After Speaker O’Neill took impeachment off the table, a group of civil libertarians brought a lawsuit against the government for violating the War Powers clause on behalf of Rep. John Conyers, D-Mich. In fact, during Reagan’s two terms in office, Democratic members of Congress sued him four times for War Powers Clause violations, including the Conyers action, as well suits related to his sending military advisers to El Salvador and his activities in Nicaragua and the Middle East. All four cases were dismissed.
In the 1990s, Pres. George H.W. Bush was sued by Rep. Ron Dellums, D-Calif., for not consulting Congress before sending troops overseas to prepare for the Gulf War. A few years later, 26 members of Congress, led by GOP Rep. Tom Campbell of California, sued Pres. Clinton for not consulting Congress before he invaded Yugoslavia. These cases were dismissed, too.
In general, courts dismissed these lawsuits on the grounds that the Constitution established impeachment as the preferred method for adjudicating criminal charges against the Executive Branch by Congress.
While some liberals view congressional notification as a constitutional, rather than a partisan issue — just this week Rep. Dennis Kucinich, an Ohio Democrat, called for impeachment hearings on Pres. Obama’s actions in Libya — Republicans don’t give a damn about violations of the War Powers Clause when GOP presidents do it.

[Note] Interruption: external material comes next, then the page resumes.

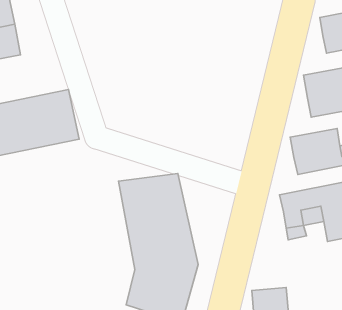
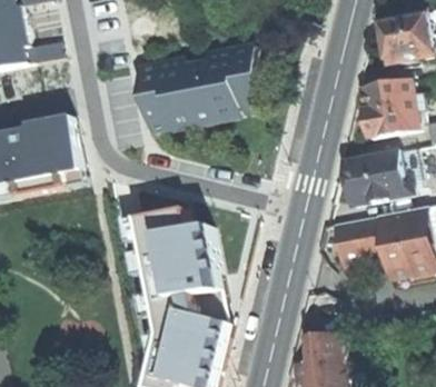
building: none -> [136,49,264,133]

For the current crop of Republicans, the issues are unimportant — they are shopping around for a pretext for impeaching Obama, just as their predecessors under Speaker Gingrich spent six years in the 1990s searching for something, anything, over which to impeach Pres. Clinton. After Whitewater, Travelgate, Filegate, the Vince Foster suicide and even the their investigation into Socks the cat failed to produce impeachable offenses, they resorted to trapping Pres. Clinton in a perjury about his affair with Monica Lewinsky.

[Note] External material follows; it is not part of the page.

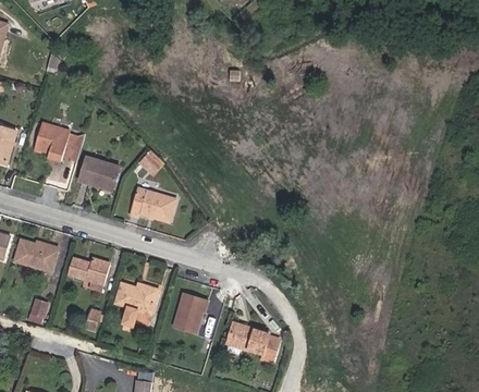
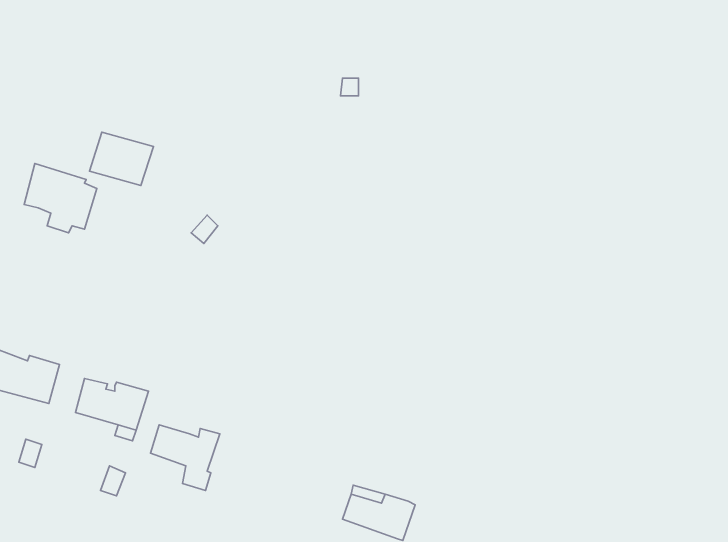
building: [78,158,118,191] -> [89,132,153,185]
building: [131,189,175,222] -> none
building: [171,293,208,333] -> none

In 1983, Speaker O’Neill refused to pursue Reagan over his illegal invasion of Grenada because it was a political non-starter. Not only did the president’s party control the Senate, where impeachment trials are decided, Reagan’s popularity was just under 50 percent.

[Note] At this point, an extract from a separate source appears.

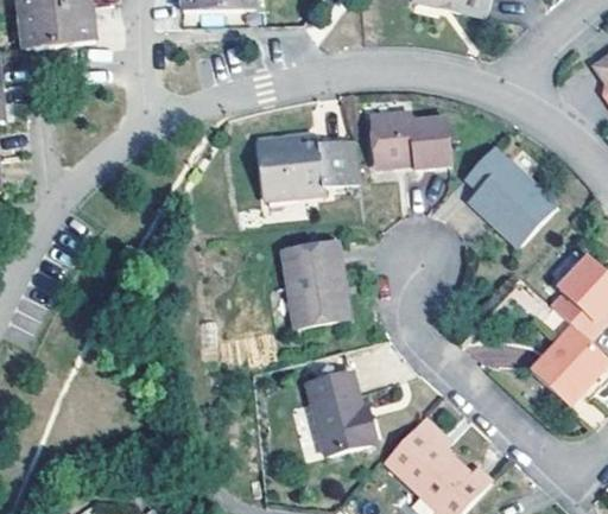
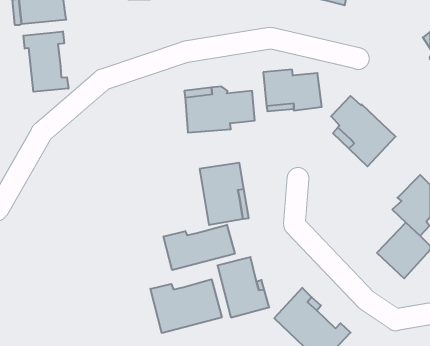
building: none -> [23,31,68,92]
building: none -> [164,225,235,270]
building: none -> [150,279,222,333]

Today, Speaker Boehner faces a similar political landscape. The president’s party controls the Senate, and the president’s approval rating is 48 percent, according to Gallup.
But John Boehner is no Tip O’Neill. He is neither particularly smart nor politically savvy — but the starkest contrast between them is that Speaker Boehner is the leader of his party in name only. The Tea Party Caucus, led by the half-witted Rep. Bachmann, has him and his team on a very short leash.
And that is the political wild card here. Like Gingrich-era Republicans whose loathing of the Clintons drove them to recklessness, Bachmann, Issa and the rest are blinded by an irrational, partisan hatred of Barack Obama. If they demand impeachment hearings now, Speaker Boehner would be powerless to stop them.